I don't know enough about Bundy,
but I do know that history has not been kind to McNamara. Heck, McNamara hasn't been kind to McNamara.
Yes, really!
I almost drove my car off the freeway. It was praised and by a historian. Vietnam wasn't mentioned at all. The word wasn't even said. The impression I got was that the historian thought it was good mostly because Kennedy had done it and to be like Kennedy is to be good. Stunning.
"Do what you feel in your heart to be right -- for you'll be criticized anyway. You'll be damned if you do, and damned if you don't. " - Eleanor Roosevelt
Stop listening to NPR before you wreck your car!
MacNamara and Bundy were Republicans and so the best and the brightest were... A precedent? A good precedent? A model to follow?
The mind reels.
O/T: What the hell has happened to NPR?
Was it part of the whole Bush politicizing public broadcasting (specifically PBS)? I mean, it's just a moderate version of the MSM now. Even five years ago, I don't remember it being this bad. I don't know where to get my news anymore. The Guardian reported their opinions as facts without any evidence (HRC is an avowed racist hellbent on making sure we know Obama is...black!), The Independent obsessively injected racist motive to everything HRC said (e.g., during the SC debate Clinton countered Obama's Walmart charge with Rezko and the paper honestly wrote that she had made him look like a "sleazy...black man"), and the BBC absurdly repeated the RFK smear (never mentioning McCain said something similar just days later). Hell even Democracy Now got on the Obama bandwagon (although not as bad as the others). And these were my fail-safes.
Anyway, I'm most pissed about NPR. I've loved it since I was a kid and now it's like some pod station.
Gates
and it seems that Obama is fixing to keep Gates. Sheesh. Versailles
lives.
Can you get the transcript for that?
I have the feeling a transcript will provide endless hours of amusement.
Link to Interview Added (Audio, Not T-Script)
Couldn't find a t-script, but I added a link to the audio for the interview. It's less than four minutes. A lot is covered in that four minutes and I realized in re-listening to it that the McNamara/Bundy discussion is very quick, but it's still striking that it's mentioned as being a good thing (and without the word Vietnam ever being uttered).

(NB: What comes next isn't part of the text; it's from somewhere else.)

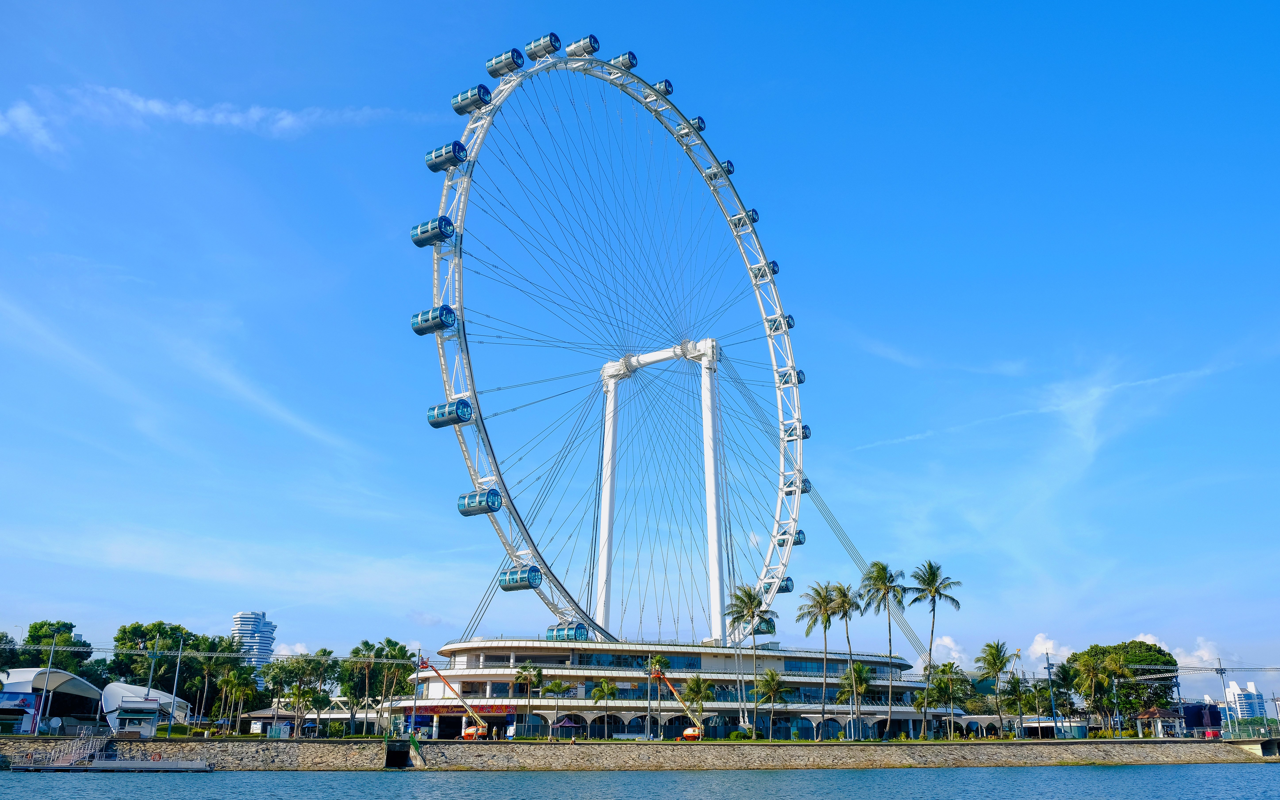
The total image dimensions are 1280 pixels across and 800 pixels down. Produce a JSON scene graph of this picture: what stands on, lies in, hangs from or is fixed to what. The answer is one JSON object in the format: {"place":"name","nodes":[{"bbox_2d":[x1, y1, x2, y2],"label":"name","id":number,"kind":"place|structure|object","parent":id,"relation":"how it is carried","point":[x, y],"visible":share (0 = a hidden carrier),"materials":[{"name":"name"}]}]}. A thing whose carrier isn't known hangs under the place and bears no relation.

"Do what you feel in your heart to be right -- for you'll be criticized anyway. You'll be damned if you do, and damned if you don't. " - Eleanor Roosevelt
What Kennedy would have done is unknowable
IIRC at the time of Kennedy's death we had +/- 12,000 people in theater, about half of them actually in Vietnam. Johnson was the one who implemented the big escalation, to around 485,000 in-country at the peak in 1967. While the "Best and Brightest" were certainly culpable for their contribution, the responsibility for decisions was all Johnson's. LBJ chose to keep Kennedy's staff rather than bring his own people in; with the same staff, would Kennedy have made the same decisions?
I've read the histories, as well as having lived through those times as an adult. In my judgment while the Cabinet and advisers played substantial roles and each of those who supported escalation are in their own way at fault, by far the greatest responsibility rests with Johnson.

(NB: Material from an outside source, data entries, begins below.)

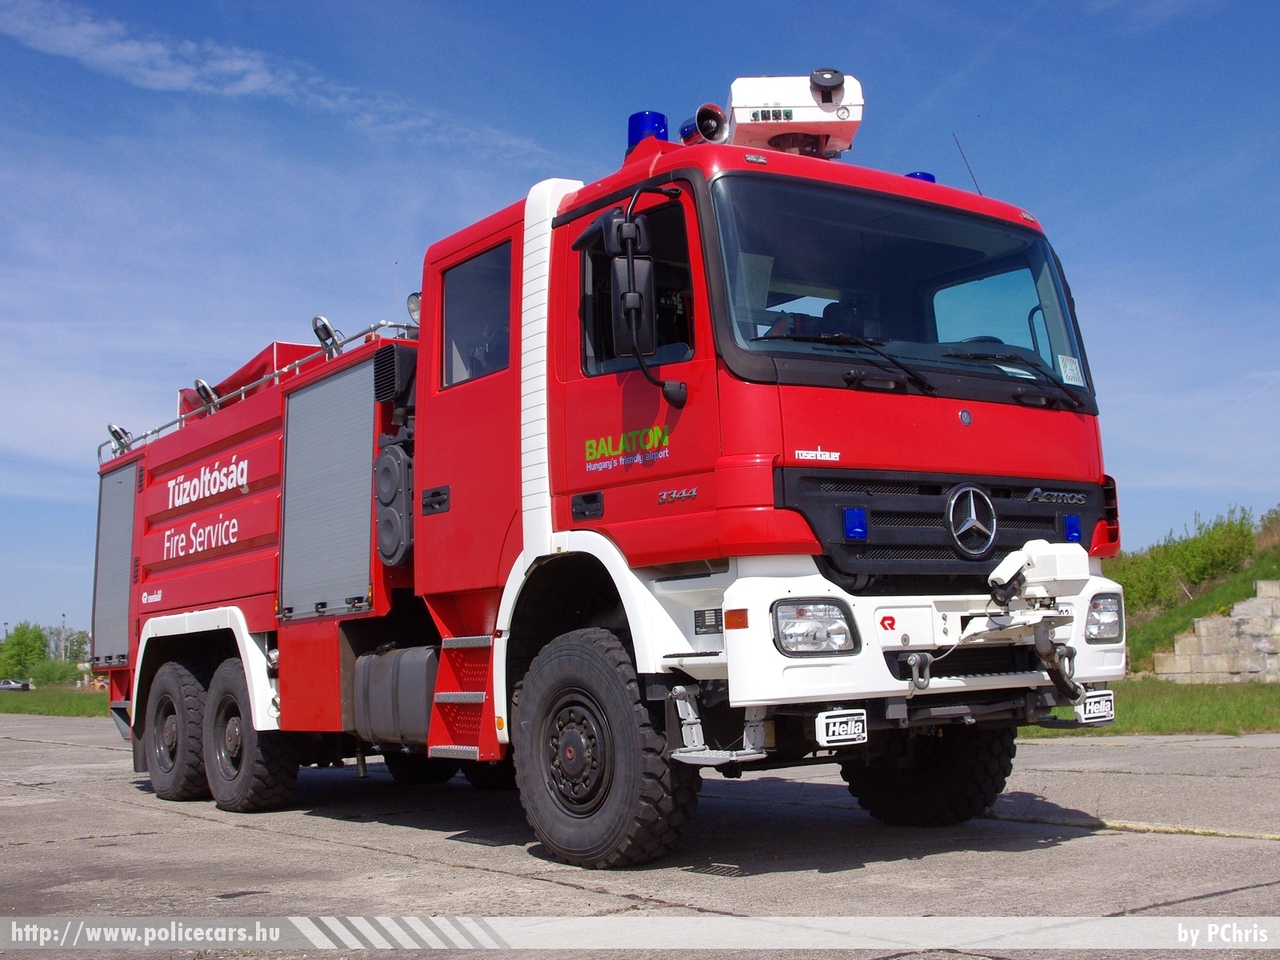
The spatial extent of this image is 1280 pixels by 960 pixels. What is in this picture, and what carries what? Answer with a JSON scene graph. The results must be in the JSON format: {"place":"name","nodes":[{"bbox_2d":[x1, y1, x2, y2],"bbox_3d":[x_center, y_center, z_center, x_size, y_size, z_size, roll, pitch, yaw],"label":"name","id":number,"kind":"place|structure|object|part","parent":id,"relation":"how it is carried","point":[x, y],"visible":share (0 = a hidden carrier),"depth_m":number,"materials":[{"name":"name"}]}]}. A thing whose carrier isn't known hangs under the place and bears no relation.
{"place":"outdoors","nodes":[
{"label":"outdoors","id":0,"kind":"place"},
{"bbox_2d":[0,688,109,717],"label":"lawn","id":1,"kind":"structure","parent":0,"point":[6,708],"materials":[{"name":"green plant"}]},
{"bbox_2d":[0,0,560,163],"label":"cloud","id":2,"kind":"structure","parent":0,"point":[189,71],"materials":[{"name":"white"}]},
{"bbox_2d":[0,0,1278,650],"label":"sky","id":3,"kind":"structure","parent":0,"point":[544,9],"materials":[{"name":"blue"}]},
{"bbox_2d":[0,712,1278,957],"label":"concrete pavement","id":4,"kind":"structure","parent":0,"point":[189,826],"materials":[{"name":"grey concrete"}]},
{"bbox_2d":[80,75,1128,868],"bbox_3d":[-0.954,0.105,7.962,2.926,3.593,7.440,4,-7,-37],"label":"fire truck","id":5,"kind":"object","parent":4,"relation":"on","point":[152,504],"visible":0.93,"depth_m":6.03,"materials":[{"name":"red metal"}]},
{"bbox_2d":[92,459,138,670],"bbox_3d":[-3.639,0.595,9.409,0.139,1.444,0.986,4,-7,-37],"label":"roller shutter","id":6,"kind":"object","parent":5,"relation":"in","point":[125,509],"visible":0.71,"depth_m":9.44,"materials":[{"name":"metal"}]},
{"bbox_2d":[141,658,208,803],"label":"rear wheel","id":7,"kind":"object","parent":5,"relation":"attached to","point":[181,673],"visible":0.91,"depth_m":8.44,"materials":[{"name":"black rubber"}]},
{"bbox_2d":[193,378,220,414],"bbox_3d":[-3.081,-0.583,9.523,0.222,0.297,0.240,4,-7,-37],"label":"spotlight","id":8,"kind":"object","parent":5,"relation":"attached to","point":[208,393],"visible":0.77,"depth_m":9.49,"materials":[{"name":"silver metal"}]},
{"bbox_2d":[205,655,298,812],"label":"rear wheel","id":9,"kind":"object","parent":5,"relation":"attached to","point":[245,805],"visible":0.93,"depth_m":7.62,"materials":[{"name":"black rubber"}]},
{"bbox_2d":[176,340,328,419],"bbox_3d":[-2.595,-0.645,9.851,1.129,0.575,2.157,4,-7,-37],"label":"red tarp","id":10,"kind":"object","parent":5,"relation":"on","point":[250,367],"visible":0.17,"depth_m":9.60,"materials":[{"name":"red fabric"}]},
{"bbox_2d":[101,322,416,459],"bbox_3d":[-2.406,-0.638,8.922,0.744,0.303,4.081,4,-7,-37],"label":"roof railing","id":11,"kind":"object","parent":5,"relation":"attached to","point":[396,326],"visible":0.32,"depth_m":8.88,"materials":[{"name":"silver metal"}]},
{"bbox_2d":[107,424,132,454],"bbox_3d":[-4.108,-0.323,10.553,0.211,0.283,0.216,4,-7,-37],"label":"spotlight","id":12,"kind":"object","parent":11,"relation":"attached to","point":[115,431],"visible":0.72,"depth_m":10.53,"materials":[{"name":"silver metal"}]},
{"bbox_2d":[311,315,341,356],"bbox_3d":[-1.955,-0.883,8.366,0.208,0.313,0.243,4,-7,-37],"label":"spotlight","id":13,"kind":"object","parent":5,"relation":"attached to","point":[329,334],"visible":0.78,"depth_m":8.33,"materials":[{"name":"silver metal"}]},
{"bbox_2d":[279,352,374,617],"bbox_3d":[-1.678,0.021,7.310,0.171,1.404,1.103,4,-7,-37],"label":"roller shutter","id":14,"kind":"object","parent":5,"relation":"in","point":[361,592],"visible":0.89,"depth_m":7.30,"materials":[{"name":"metal"}]},
{"bbox_2d":[372,442,413,566],"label":"air intake","id":15,"kind":"object","parent":5,"relation":"attached to","point":[396,471],"visible":0.93,"depth_m":6.98,"materials":[{"name":"black"}]},
{"bbox_2d":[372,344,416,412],"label":"air intake","id":16,"kind":"object","parent":5,"relation":"attached to","point":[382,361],"visible":0.81,"depth_m":7.07,"materials":[{"name":"black plastic"}]},
{"bbox_2d":[351,645,440,749],"bbox_3d":[-1.108,1.131,6.968,0.532,0.541,1.018,4,-7,-37],"label":"fuel tank","id":17,"kind":"object","parent":5,"relation":"attached to","point":[422,692],"visible":0.63,"depth_m":6.76,"materials":[{"name":"grey metal"}]},
{"bbox_2d":[406,291,421,327],"bbox_3d":[-1.211,-0.956,7.586,0.181,0.269,0.202,4,-7,-37],"label":"spotlight","id":18,"kind":"object","parent":5,"relation":"attached to","point":[412,305],"visible":0.36,"depth_m":7.56,"materials":[{"name":"clear glass"}]},
{"bbox_2d":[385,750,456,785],"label":"wheel","id":19,"kind":"object","parent":5,"relation":"attached to","point":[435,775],"visible":0.28,"depth_m":9.10,"materials":[{"name":"black rubber"}]},
{"label":"door handle","id":20,"kind":"part","parent":5,"relation":"part of","materials":[{"name":"black metal"}]},
{"bbox_2d":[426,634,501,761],"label":"step","id":21,"kind":"structure","parent":5,"relation":"attached to","point":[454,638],"depth_m":6.36,"materials":[{"name":"red metal"}]},
{"label":"cab door","id":22,"kind":"part","parent":5,"relation":"part of","materials":[{"name":"red metal"}]},
{"bbox_2d":[441,241,510,387],"bbox_3d":[-0.739,-0.812,6.614,0.162,0.720,0.859,4,-7,-37],"label":"side window","id":23,"kind":"structure","parent":5,"relation":"in","point":[502,334],"depth_m":6.62,"materials":[{"name":"clear glass"}]},
{"bbox_2d":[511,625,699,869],"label":"front wheel","id":24,"kind":"object","parent":5,"relation":"attached to","point":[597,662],"visible":0.97,"depth_m":5.37,"materials":[{"name":"black rubber"}]},
{"bbox_2d":[606,216,653,358],"bbox_3d":[-0.045,-0.790,5.551,0.206,0.557,0.302,4,-7,-37],"label":"side mirror","id":25,"kind":"object","parent":5,"relation":"attached to","point":[624,267],"visible":0.84,"depth_m":5.46,"materials":[{"name":"black mirror"}]},
{"bbox_2d":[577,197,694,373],"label":"side window","id":26,"kind":"structure","parent":5,"relation":"in","point":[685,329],"depth_m":5.72,"materials":[{"name":"black glass"}]},
{"bbox_2d":[627,110,668,149],"bbox_3d":[0.043,-1.664,6.538,0.227,0.273,0.224,4,-7,-37],"label":"blue beacon","id":27,"kind":"object","parent":5,"relation":"on","point":[661,119],"visible":0.54,"depth_m":6.47,"materials":[{"name":"blue plastic"}]},
{"bbox_2d":[680,104,728,144],"bbox_3d":[0.303,-1.660,6.347,0.243,0.252,0.254,4,-7,-37],"label":"horn","id":28,"kind":"object","parent":5,"relation":"on","point":[685,130],"visible":0.81,"depth_m":6.29,"materials":[{"name":"silver metal"}]},
{"bbox_2d":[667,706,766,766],"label":"step","id":29,"kind":"structure","parent":5,"relation":"attached to","point":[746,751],"depth_m":4.98,"materials":[{"name":"silver metal"}]},
{"bbox_2d":[724,72,863,155],"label":"water cannon","id":30,"kind":"object","parent":5,"relation":"on","point":[738,114],"visible":0.77,"depth_m":6.36,"materials":[{"name":"white"}]},
{"bbox_2d":[771,598,856,654],"bbox_3d":[0.628,0.541,5.068,0.383,0.202,0.373,4,-7,-37],"label":"headlight","id":31,"kind":"object","parent":5,"relation":"in","point":[809,641],"visible":0.89,"depth_m":5.00,"materials":[{"name":"clear glass"}]},
{"bbox_2d":[815,708,868,746],"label":"fog light","id":32,"kind":"object","parent":5,"relation":"attached to","point":[838,719],"visible":0.97,"depth_m":4.95,"materials":[{"name":"white plastic"}]},
{"bbox_2d":[843,506,867,539],"bbox_3d":[0.853,0.165,5.299,0.114,0.140,0.104,4,-7,-37],"label":"blue light","id":33,"kind":"object","parent":5,"relation":"attached to","point":[852,528],"visible":0.97,"depth_m":5.26,"materials":[{"name":"blue plastic"}]},
{"bbox_2d":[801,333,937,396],"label":"windshield wiper","id":34,"kind":"object","parent":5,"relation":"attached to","point":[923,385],"visible":0.96,"depth_m":5.51,"materials":[{"name":"black metal"}]},
{"bbox_2d":[700,177,1086,403],"bbox_3d":[1.050,-0.860,6.178,2.198,0.812,0.894,4,-7,-37],"label":"windshield","id":35,"kind":"object","parent":5,"relation":"in","point":[841,329],"visible":0.69,"depth_m":6.19,"materials":[{"name":"clear glass"}]},
{"bbox_2d":[1056,354,1082,385],"bbox_3d":[2.014,-0.510,6.240,0.141,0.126,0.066,4,-7,-37],"label":"sticker","id":36,"kind":"object","parent":35,"relation":"attached to","point":[1069,372],"visible":0.93,"depth_m":6.24,"materials":[{"name":"white paper"}]},
{"label":"bumper","id":37,"kind":"part","parent":5,"relation":"part of","materials":[{"name":"white metal"}]},
{"bbox_2d":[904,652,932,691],"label":"tow hook","id":38,"kind":"object","parent":5,"relation":"attached to","point":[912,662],"visible":0.92,"depth_m":5.21,"materials":[{"name":"metal"}]},
{"bbox_2d":[905,171,935,183],"bbox_3d":[1.471,-1.570,7.168,0.231,0.148,0.236,4,-7,-37],"label":"blue beacon","id":39,"kind":"object","parent":5,"relation":"on","point":[926,176],"visible":0.15,"depth_m":7.10,"materials":[{"name":"blue plastic"}]},
{"label":"wiper blades","id":40,"kind":"part","parent":5,"relation":"part of","materials":[{"name":"black"}]},
{"bbox_2d":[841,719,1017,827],"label":"front wheel","id":41,"kind":"object","parent":5,"relation":"attached to","point":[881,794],"visible":0.45,"depth_m":6.30,"materials":[{"name":"black rubber"}]},
{"label":"grille","id":42,"kind":"part","parent":5,"relation":"part of","materials":[{"name":"black plastic"}]},
{"bbox_2d":[952,133,982,194],"bbox_3d":[1.803,-1.665,7.329,0.049,0.508,0.066,4,-7,-37],"label":"antenna","id":43,"kind":"object","parent":5,"relation":"attached to","point":[979,192],"visible":0.58,"depth_m":7.32,"materials":[{"name":"black metal"}]},
{"bbox_2d":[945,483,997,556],"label":"emblem","id":44,"kind":"object","parent":5,"relation":"attached to","point":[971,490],"visible":0.97,"depth_m":5.80,"materials":[{"name":"metal"}]},
{"bbox_2d":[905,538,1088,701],"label":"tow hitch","id":45,"kind":"object","parent":5,"relation":"attached to","point":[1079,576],"visible":0.94,"depth_m":5.41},
{"bbox_2d":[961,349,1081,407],"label":"windshield wiper","id":46,"kind":"object","parent":5,"relation":"attached to","point":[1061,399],"visible":0.96,"depth_m":6.02,"materials":[{"name":"black metal"}]},
{"bbox_2d":[986,539,1086,606],"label":"water cannon","id":47,"kind":"object","parent":5,"relation":"attached to","point":[1037,552],"visible":0.97,"depth_m":5.62,"materials":[{"name":"white"}]},
{"bbox_2d":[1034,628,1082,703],"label":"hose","id":48,"kind":"object","parent":5,"relation":"attached to","point":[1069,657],"visible":0.93,"depth_m":5.71,"materials":[{"name":"black metal"}]},
{"bbox_2d":[1062,514,1081,543],"bbox_3d":[1.999,0.216,6.177,0.101,0.139,0.092,4,-7,-37],"label":"blue light","id":49,"kind":"object","parent":5,"relation":"attached to","point":[1071,525],"visible":0.9,"depth_m":6.15,"materials":[{"name":"blue plastic"}]},
{"bbox_2d":[1075,689,1115,723],"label":"fog light","id":50,"kind":"object","parent":5,"relation":"attached to","point":[1090,700],"visible":0.92,"depth_m":6.00,"materials":[{"name":"white plastic"}]},
{"bbox_2d":[1084,592,1122,644],"bbox_3d":[2.037,0.618,6.115,0.322,0.214,0.332,4,-7,-37],"label":"headlight","id":51,"kind":"object","parent":5,"relation":"in","point":[1103,606],"visible":0.65,"depth_m":6.04,"materials":[{"name":"clear glass"}]},
{"bbox_2d":[687,862,743,877],"bbox_3d":[0.320,1.537,5.235,0.236,0.017,0.361,4,-7,-37],"label":"drain grate","id":52,"kind":"object","parent":4,"relation":"in","point":[714,869],"visible":0.71,"depth_m":5.23,"materials":[{"name":"metal"}]},
{"bbox_2d":[1027,679,1279,736],"label":"lawn","id":53,"kind":"structure","parent":0,"point":[1215,700],"materials":[{"name":"green plant"}]},
{"bbox_2d":[1115,520,1279,680],"label":"grassy hill","id":54,"kind":"structure","parent":0,"point":[1151,649],"materials":[{"name":"green plant"}]},
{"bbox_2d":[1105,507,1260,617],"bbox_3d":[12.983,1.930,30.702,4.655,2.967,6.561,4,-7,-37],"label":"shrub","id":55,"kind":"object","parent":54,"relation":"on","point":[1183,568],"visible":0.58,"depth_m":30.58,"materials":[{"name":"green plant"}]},
{"bbox_2d":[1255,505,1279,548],"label":"shrub","id":56,"kind":"object","parent":54,"relation":"on","point":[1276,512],"visible":0.66,"depth_m":31.67,"materials":[{"name":"green plant"}]},
{"bbox_2d":[1152,579,1279,683],"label":"stone wall","id":57,"kind":"structure","parent":0,"point":[1201,625],"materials":[{"name":"grey stone"}]},
{"label":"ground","id":58,"kind":"structure","parent":0},
{"bbox_2d":[0,678,32,691],"label":"car","id":59,"kind":"object","parent":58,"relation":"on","point":[19,684],"visible":0.97,"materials":[{"name":"metal"}]},
{"bbox_2d":[0,621,47,683],"label":"tree","id":60,"kind":"object","parent":58,"relation":"on","point":[38,638],"visible":0.93,"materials":[{"name":"green plant"}]},
{"bbox_2d":[29,656,81,686],"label":"shrub","id":61,"kind":"object","parent":58,"relation":"on","point":[59,678],"visible":0.75,"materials":[{"name":"green plant"}]},
{"bbox_2d":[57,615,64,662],"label":"lamp post","id":62,"kind":"object","parent":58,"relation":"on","point":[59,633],"visible":0.58,"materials":[{"name":"grey metal"}]},
{"bbox_2d":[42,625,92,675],"label":"tree","id":63,"kind":"object","parent":58,"relation":"on","point":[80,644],"visible":0.61,"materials":[{"name":"green plant"}]}
]}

Every President thinks they've found people who are best suited to achieve their ends, including selection of people they can - should they choose - dominate and manipulate. Who Obama selects is, in my opinion, less important than what he intends to do with them. Our best clues to that will come from Omaba himself, and not so much from the history of the people he selects to work for him.